Set expansion refers to the practical problem of expanding a small set of “seed” entities, into a more complete set by discovering other entities that also belong to the same “concept set”. Here a “concept set” can be any collection of entities that conceptually form a set that people have in mind, and “seeds” are the instances of entities in the set. As an example, a person wanting to discover all camera brand names may give a small number of well-known brand names like “Canon” and “Nikon” as seeds; the set expansion techniques would leverage the given data sources to discover other camera brands, such as “Leica”, “Pentax” and “Olympus” that are also camera brands.
Set expansion systems are of practical importance and can be used in various applications. For instance, web search engines may use the set expansion tools to create a comprehensive entity repository (for, say, brand names of each product category), in order to deliver better results to entity-oriented queries. As another example, the task of named entity recognition can also leverage the results generated by set expansion tools.

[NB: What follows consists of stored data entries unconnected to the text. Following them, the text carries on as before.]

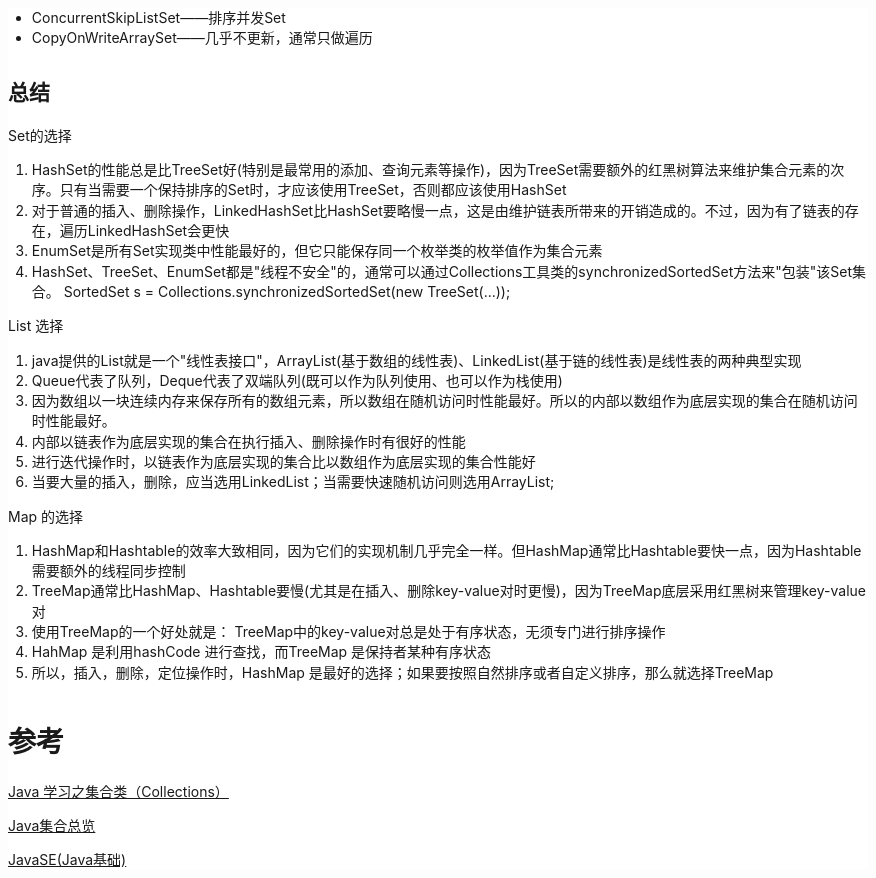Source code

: *   ConcurrentSkipListSet——排序并发Set
*   CopyOnWriteArraySet——几乎不更新，通常只做遍历

## 总结

Set的选择

1.  HashSet的性能总是比TreeSet好(特别是最常用的添加、查询元素等操作)，因为TreeSet需要额外的红黑树算法来维护集合元素的次序。只有当需要一个保持排序的Set时，才应该使用TreeSet，否则都应该使用HashSet
2.  对于普通的插入、删除操作，LinkedHashSet比HashSet要略慢一点，这是由维护链表所带来的开销造成的。不过，因为有了链表的存在，遍历LinkedHashSet会更快
3.  EnumSet是所有Set实现类中性能最好的，但它只能保存同一个枚举类的枚举值作为集合元素
4.  HashSet、TreeSet、EnumSet都是"线程不安全"的，通常可以通过Collections工具类的synchronizedSortedSet方法来"包装"该Set集合。
    SortedSet s = Collections.synchronizedSortedSet(new TreeSet(...));

List 选择

1.  java提供的List就是一个"线性表接口"，ArrayList(基于数组的线性表)、LinkedList(基于链的线性表)是线性表的两种典型实现
2.  Queue代表了队列，Deque代表了双端队列(既可以作为队列使用、也可以作为栈使用)
3.  因为数组以一块连续内存来保存所有的数组元素，所以数组在随机访问时性能最好。所以的内部以数组作为底层实现的集合在随机访问时性能最好。
4.  内部以链表作为底层实现的集合在执行插入、删除操作时有很好的性能
5.  进行迭代操作时，以链表作为底层实现的集合比以数组作为底层实现的集合性能好
6.  当要大量的插入，删除，应当选用LinkedList；当需要快速随机访问则选用ArrayList;

Map 的选择

1.  HashMap和Hashtable的效率大致相同，因为它们的实现机制几乎完全一样。但HashMap通常比Hashtable要快一点，因为Hashtable需要额外的线程同步控制
2.  TreeMap通常比HashMap、Hashtable要慢(尤其是在插入、删除key-value对时更慢)，因为TreeMap底层采用红黑树来管理key-value对
3.  使用TreeMap的一个好处就是： TreeMap中的key-value对总是处于有序状态，无须专门进行排序操作
4.  HahMap 是利用hashCode 进行查找，而TreeMap 是保持者某种有序状态
5.  所以，插入，删除，定位操作时，HashMap 是最好的选择；如果要按照自然排序或者自定义排序，那么就选择TreeMap

# 参考

[Java 学习之集合类（Collections）](https://link.juejin.im/?target=http%3A%2F%2Fwww.imooc.com%2Farticle%2F1080)

[Java集合总览](https://link.juejin.im/?target=http%3A%2F%2Fwww.importnew.com%2F13801.html)

[JavaSE(Java基础)](https://link.juejin.im/?target=https%3A%2F%2Fgithub.com%2Ffrancistao%2FLearningNotes%2Ftree%2Fmaster%2FPart2%2FJavaSE)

Many efforts have been made over the years to develop high-quality set expansion systems. The most relevant efforts include Google Sets, which employs proprietary algorithms to do set expansions. However, due to its proprietary nature, algorithms and data sources behind Google Sets are not publicly available for future research endeavors. Another prominent line of work is the Set Expander for Any Language (SEAL) system, which adopts a two-phase strategy that first builds customized text wrappers based on the input seeds in order to extract candidate entities from web pages in a precise manner. The SEAL system then uses a graph-based random walk to rank candidates entities based on their closeness to the seeds on the graph. While this customized data extraction/ranking process can produce results with high quality, the necessary online data extraction can be costly and time-consuming.

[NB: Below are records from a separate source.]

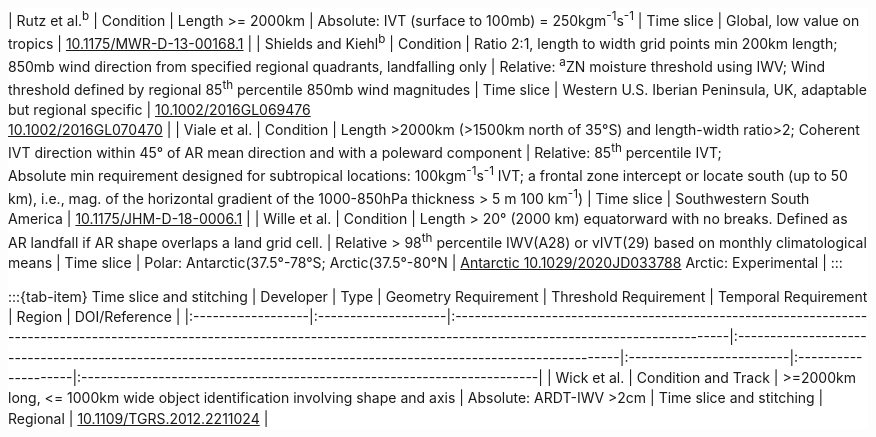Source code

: | Rutz et al.<sup>b</sup>                            | Condition           | Length >= 2000km                                                                                                                                                                                                                             | Absolute: IVT (surface to 100mb) = 250kgm<sup>-1</sup>s<sup>-1</sup>                                                                                                                                                                                                                                                                                                               | Time slice             | Global, low value on tropics                                                                                                     | [10.1175/MWR-D-13-00168.1](https://doi.org/10.1175/MWR-D-13-00168.1)                                                                                                                          |
| Shields and Kiehl<sup>b</sup>                      | Condition           | Ratio 2:1, length to width grid points min 200km length; 850mb wind direction from specified regional quadrants, landfalling only                                                                                                            | Relative: <sup>a</sup>ZN moisture threshold using IWV; Wind threshold defined by regional 85<sup>th</sup> percentile 850mb wind magnitudes                                                                                                                                                                                                                                         | Time slice             | Western U.S. Iberian Peninsula, UK, adaptable but regional specific                                                              | [10.1002/2016GL069476](https://doi.org/10.1002/2016GL069476)<br>[10.1002/2016GL070470](https://doi.org/10.1002/2016GL070470)                                                                  |
| Viale et al.                                       | Condition           | Length >2000km (>1500km north of 35°S) and length-width ratio>2; Coherent IVT direction within 45° of AR mean direction and with a poleward component                                                                                        | Relative: 85<sup>th</sup> percentile IVT;<br>Absolute min requirement designed for subtropical locations: 100kgm<sup>-1</sup>s<sup>-1</sup> IVT; a frontal zone intercept or locate south (up to 50 km), i.e., mag. of the horizontal gradient of the 1000-850hPa thickness > 5 m 100 km<sup>-1</sup>)                                                                             | Time slice             | Southwestern South America                                                                                                       | [10.1175/JHM-D-18-0006.1](https://doi.org/10.1175/JHM-D-18-0006.1)                                                                                                                            |
| Wille et al.                                       | Condition           | Length > 20° (2000 km) equatorward with no breaks. Defined as AR landfall if AR shape overlaps a land grid cell.                                                                                                                             | Relative > 98<sup>th</sup> percentile IWV(A28) or vIVT(29) based on monthly climatological means                                                                                                                                                                                                                                                                                   | Time slice             | Polar: Antarctic(37.5°-78°S; Arctic(37.5°-80°N                                                                                   | [Antarctic 10.1029/2020JD033788](https://doi.org/10.1029/2020JD033788) Arctic: Experimental                                                                                                   |
:::

:::{tab-item} Time slice and stitching
| Developer         | Type                | Geometry Requirement                                                                                                                                                            | Threshold Requirement                                                                                              | Temporal Requirement     | Region              | DOI/Reference                                                          |
|:------------------|:--------------------|:--------------------------------------------------------------------------------------------------------------------------------------------------------------------------------|:-------------------------------------------------------------------------------------------------------------------|:-------------------------|:--------------------|:-----------------------------------------------------------------------|
| Wick et al.       | Condition and Track | >=2000km long, <= 1000km wide object identification involving shape and axis                                                                                                    | Absolute: ARDT-IWV >2cm                                                                                            | Time slice and stitching | Regional            | [10.1109/TGRS.2012.2211024](https://doi.org/10.1109/TGRS.2012.2211024) |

There is a substantial amount of data on the web, but present set expansion techniques work poorly with noisy web data. Two readily available forms of general web data sources are Hypertext Markup Language (HTML) lists extracted from web pages by web crawls (henceforth referred to as web lists) and web search query logs (query logs). Such general-purpose web data can be highly useful for set expansion tasks: they are very diverse in nature, with rich information that covers most domains of interest. In addition, since these general data are not domain/seed specific, they can be pre-processed and optimized for efficiency purposes.
However, these general web data can be inherently noisy. Random walk or other similarity measures alone may not be sufficient to distinguish true results from the noises, especially when the number of seeds is limited. Random walk based ranking techniques used in previous work perform poorly on general-purpose web lists and query logs and produce results with low precision/recall. Partly because of that, previous approaches use seed-specific and page-specific wrappers to reduce the candidate set to a smaller and much cleaner subset over which the random walk based ranking techniques work reasonably well. However, this additional data extraction process is at the cost of overall architectural complexity and system responsiveness.